Are you confident there's no need for diodes to prevent back-feed? Upthread, I came close to getting tripped up on that point.
I don't believe so. [...] If [the 4067 is] selected - and only one will be selected at once - it will decode the 1-of-16 row in its block, and it will be pulled to ground. But other pins on the same chip remain high impedance
Expressed
verbally, that line of reasoning seems pretty solid. But IME this stuff is
awfully slippery to think about!

And -- as was the case with my own circuit upthread -- expressing the thing as a
diagram yields a different and gloomier conclusion.
In the image below, I've made some connections which plausibly might arise in real life. Drawn in purple is a line driven by Address 6, and when it goes low it pulls low the input nibl2, as desired. But that low signal will also propagate in an
undesired way, backwards along the connections drawn in green (which are only supposed to go low for Address 2). Unless I'm somehow missing something, diodes or some other measure *are* required to prevent the back-feed.
Or, a rather different approach. Can the desired connections be manually established with just a dab of solder? You'd need a clever pattern [...]
I think you could easily define such a footprint, but you would need to be careful about defining the solder resist...
Yes, it's this business about managing the solder resist which is outside my ken. I'm sure the desired deviousness is
possible 
but what I don't know is how well it's supported by the various CAD programs and the various PCB fabs. (Ditto for my questions about vias in four-layer boards.)

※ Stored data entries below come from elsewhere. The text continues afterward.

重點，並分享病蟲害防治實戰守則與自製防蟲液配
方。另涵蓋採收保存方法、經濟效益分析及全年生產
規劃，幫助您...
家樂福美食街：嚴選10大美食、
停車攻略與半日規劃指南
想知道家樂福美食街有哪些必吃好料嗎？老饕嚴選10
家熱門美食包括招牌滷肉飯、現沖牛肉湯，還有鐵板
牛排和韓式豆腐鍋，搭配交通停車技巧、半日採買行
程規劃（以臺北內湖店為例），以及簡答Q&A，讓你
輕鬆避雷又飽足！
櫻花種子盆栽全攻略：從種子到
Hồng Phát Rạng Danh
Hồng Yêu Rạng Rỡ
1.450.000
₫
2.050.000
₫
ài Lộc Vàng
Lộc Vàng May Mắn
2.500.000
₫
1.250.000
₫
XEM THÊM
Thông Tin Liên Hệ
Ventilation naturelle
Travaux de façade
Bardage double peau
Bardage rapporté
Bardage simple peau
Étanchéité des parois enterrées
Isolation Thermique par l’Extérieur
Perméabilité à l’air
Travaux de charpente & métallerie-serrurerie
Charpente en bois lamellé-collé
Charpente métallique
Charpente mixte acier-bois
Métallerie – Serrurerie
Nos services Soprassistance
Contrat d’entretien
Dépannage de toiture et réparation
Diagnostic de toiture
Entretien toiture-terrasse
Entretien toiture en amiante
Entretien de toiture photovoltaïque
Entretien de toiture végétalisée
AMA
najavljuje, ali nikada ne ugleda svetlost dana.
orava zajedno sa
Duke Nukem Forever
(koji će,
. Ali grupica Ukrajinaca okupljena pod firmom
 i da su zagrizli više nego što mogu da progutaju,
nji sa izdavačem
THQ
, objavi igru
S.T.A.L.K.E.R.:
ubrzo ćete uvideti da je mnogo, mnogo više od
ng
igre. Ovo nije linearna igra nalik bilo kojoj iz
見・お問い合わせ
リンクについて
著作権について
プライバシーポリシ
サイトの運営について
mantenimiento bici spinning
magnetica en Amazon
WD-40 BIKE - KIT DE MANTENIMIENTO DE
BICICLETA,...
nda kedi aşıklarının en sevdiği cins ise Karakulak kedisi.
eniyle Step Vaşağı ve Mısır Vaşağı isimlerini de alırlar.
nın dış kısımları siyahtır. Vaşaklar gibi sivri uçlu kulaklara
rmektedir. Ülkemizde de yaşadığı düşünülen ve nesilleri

FWIW, here (below) is my first pass on (just for example) a SP8T switch.
Either...
- - a dab of solder would manually be placed in such a way as to connect one of the two center terminals to one of the eight surrounding pads, or...
- that same connection would be ready-made as a slender copper trace, removable if so desired by use of a Dremel or X-acto knife.
Of course the opposite side of the board has eight traces running vertically (attaching to the vias, which I've drawn as yellow donuts).

- SP8T switch (one).png (6.39 KiB) Viewed 980 times
The second image shows a space-efficient way of packing multiple switches together. As you can see, they're compressed in the vertical dimension because each row of pads serves both the switch above and the switch below.
It goes without saying that there will be a LOT of vias. And IIRC, Express PCB charges extra for that sort of thing. Is this common? Will via cost be an issue?
-- Jeff
ps- I think the density could be doubled by using a four-layer board with switches on both sides.